(Input)

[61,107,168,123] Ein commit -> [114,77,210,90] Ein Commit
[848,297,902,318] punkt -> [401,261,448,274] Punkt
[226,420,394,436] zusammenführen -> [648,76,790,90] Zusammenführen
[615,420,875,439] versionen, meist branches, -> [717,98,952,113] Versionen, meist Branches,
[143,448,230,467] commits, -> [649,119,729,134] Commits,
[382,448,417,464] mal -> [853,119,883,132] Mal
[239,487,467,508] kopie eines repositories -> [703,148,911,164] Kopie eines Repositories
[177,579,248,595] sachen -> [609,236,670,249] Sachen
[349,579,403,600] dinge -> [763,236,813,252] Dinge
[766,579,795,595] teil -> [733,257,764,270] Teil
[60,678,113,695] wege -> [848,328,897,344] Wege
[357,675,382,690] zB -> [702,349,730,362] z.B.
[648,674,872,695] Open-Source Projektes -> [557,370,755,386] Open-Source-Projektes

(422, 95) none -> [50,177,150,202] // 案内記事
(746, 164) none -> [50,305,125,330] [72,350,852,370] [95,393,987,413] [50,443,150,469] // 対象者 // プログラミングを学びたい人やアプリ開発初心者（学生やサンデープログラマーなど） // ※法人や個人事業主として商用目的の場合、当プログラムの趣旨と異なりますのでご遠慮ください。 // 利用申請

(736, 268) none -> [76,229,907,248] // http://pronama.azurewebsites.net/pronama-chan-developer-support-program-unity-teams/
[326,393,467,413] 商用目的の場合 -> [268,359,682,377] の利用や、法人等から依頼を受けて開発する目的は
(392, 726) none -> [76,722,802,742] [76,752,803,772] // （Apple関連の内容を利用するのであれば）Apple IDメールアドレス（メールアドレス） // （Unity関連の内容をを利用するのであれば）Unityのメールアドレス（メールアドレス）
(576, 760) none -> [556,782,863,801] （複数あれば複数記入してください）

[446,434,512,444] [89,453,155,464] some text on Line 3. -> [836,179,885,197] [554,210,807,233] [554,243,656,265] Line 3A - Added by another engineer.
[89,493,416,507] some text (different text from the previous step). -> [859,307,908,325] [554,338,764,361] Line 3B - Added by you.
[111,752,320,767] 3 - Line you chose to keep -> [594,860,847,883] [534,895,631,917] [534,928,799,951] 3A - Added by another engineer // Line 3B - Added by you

(End Input)

Above are the entries; return each one exactly.

§ Exercise result
[61,107,168,123] Ein commit -> [114,77,210,90] Ein Commit
[848,297,902,318] punkt -> [401,261,448,274] Punkt
[226,420,394,436] zusammenführen -> [648,76,790,90] Zusammenführen
[615,420,875,439] versionen, meist branches, -> [717,98,952,113] Versionen, meist Branches,
[143,448,230,467] commits, -> [649,119,729,134] Commits,
[382,448,417,464] mal -> [853,119,883,132] Mal
[239,487,467,508] kopie eines repositories -> [703,148,911,164] Kopie eines Repositories
[177,579,248,595] sachen -> [609,236,670,249] Sachen
[349,579,403,600] dinge -> [763,236,813,252] Dinge
[766,579,795,595] teil -> [733,257,764,270] Teil
[60,678,113,695] wege -> [848,328,897,344] Wege
[357,675,382,690] zB -> [702,349,730,362] z.B.
[648,674,872,695] Open-Source Projektes -> [557,370,755,386] Open-Source-Projektes

(422, 95) none -> [50,177,150,202] // 案内記事
(746, 164) none -> [50,305,125,330] [72,350,852,370] [95,393,987,413] [50,443,150,469] // 対象者 // プログラミングを学びたい人やアプリ開発初心者（学生やサンデープログラマーなど） // ※法人や個人事業主として商用目的の場合、当プログラムの趣旨と異なりますのでご遠慮ください。 // 利用申請

(736, 268) none -> [76,229,907,248] // http://pronama.azurewebsites.net/pronama-chan-developer-support-program-unity-teams/
[326,393,467,413] 商用目的の場合 -> [268,359,682,377] の利用や、法人等から依頼を受けて開発する目的は
(392, 726) none -> [76,722,802,742] [76,752,803,772] // （Apple関連の内容を利用するのであれば）Apple IDメールアドレス（メールアドレス） // （Unity関連の内容をを利用するのであれば）Unityのメールアドレス（メールアドレス）
(576, 760) none -> [556,782,863,801] （複数あれば複数記入してください）

[446,434,512,444] [89,453,155,464] some text on Line 3. -> [836,179,885,197] [554,210,807,233] [554,243,656,265] Line 3A - Added by another engineer.
[89,493,416,507] some text (different text from the previous step). -> [859,307,908,325] [554,338,764,361] Line 3B - Added by you.
[111,752,320,767] 3 - Line you chose to keep -> [594,860,847,883] [534,895,631,917] [534,928,799,951] 3A - Added by another engineer // Line 3B - Added by you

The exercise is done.